▸ **SOURCE MATERIAL**
• • • • • • •

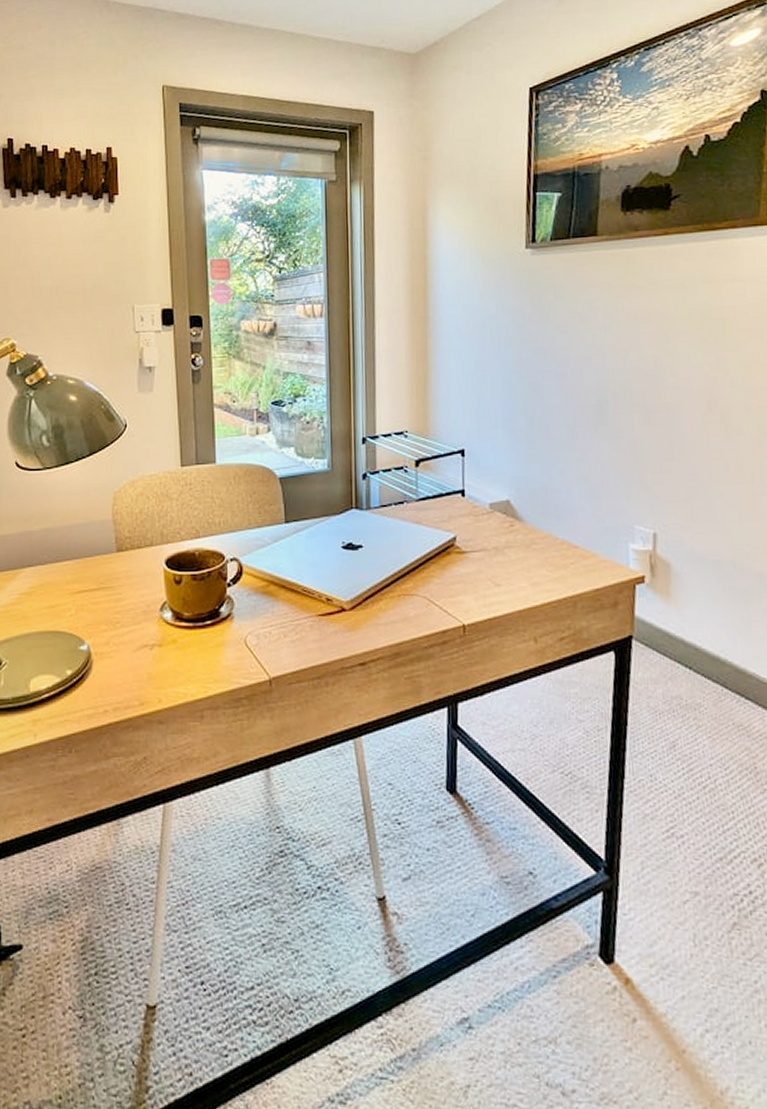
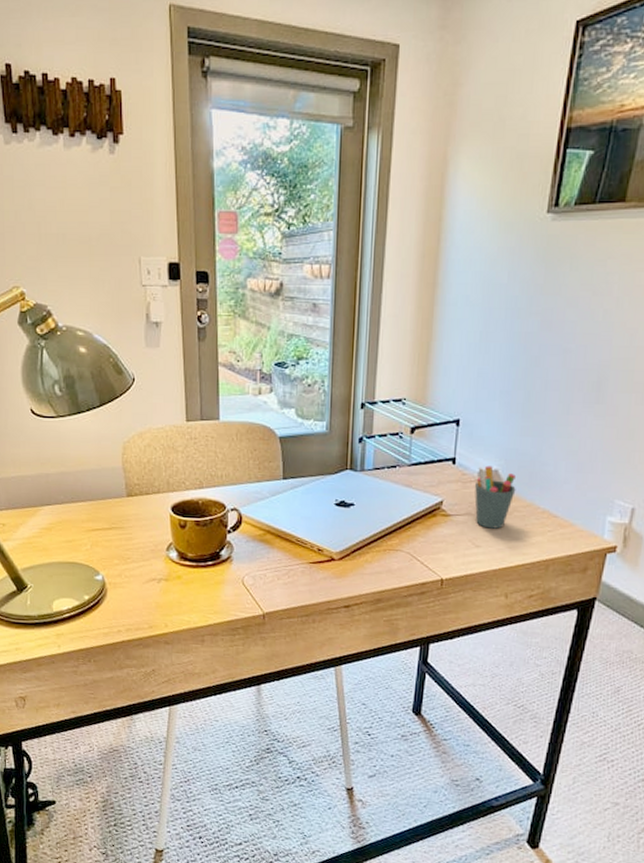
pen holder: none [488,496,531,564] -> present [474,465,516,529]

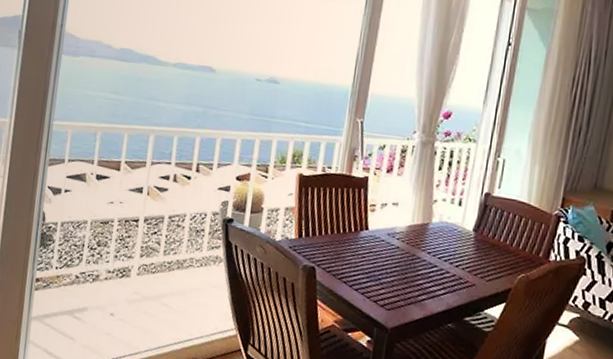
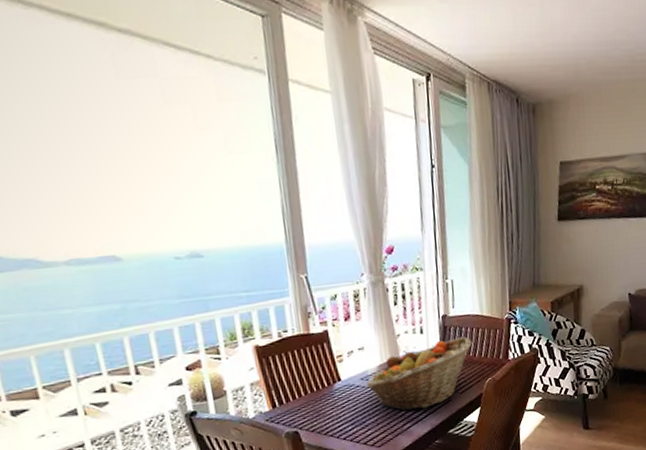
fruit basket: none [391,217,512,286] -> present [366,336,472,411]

• • • • • • •

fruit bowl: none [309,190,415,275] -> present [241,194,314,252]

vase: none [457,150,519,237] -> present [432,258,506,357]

• • • • • • •

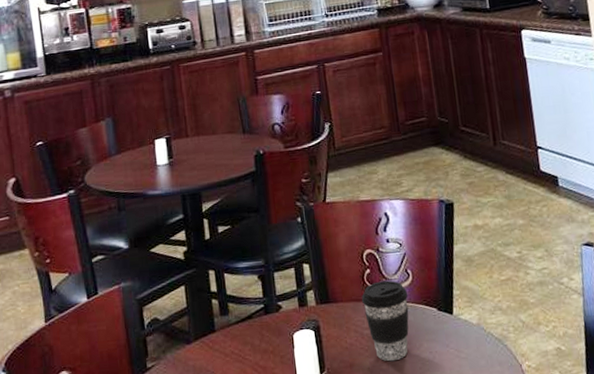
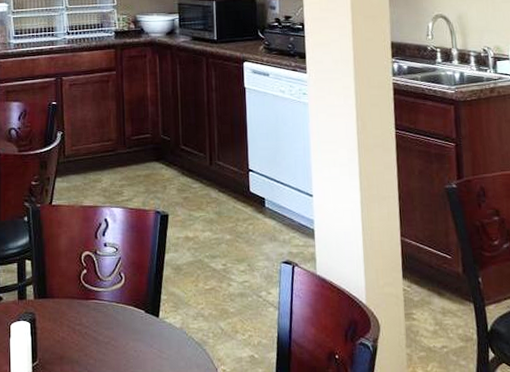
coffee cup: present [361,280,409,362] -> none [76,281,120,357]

• • • • • • •

▸ **HOW TO COMPLETE THIS TASK**
Which lines in the records above contain the string "fruit"? Copy each one.

▸ **OUTPUT FOR THIS TASK**
fruit basket: none [391,217,512,286] -> present [366,336,472,411]
fruit bowl: none [309,190,415,275] -> present [241,194,314,252]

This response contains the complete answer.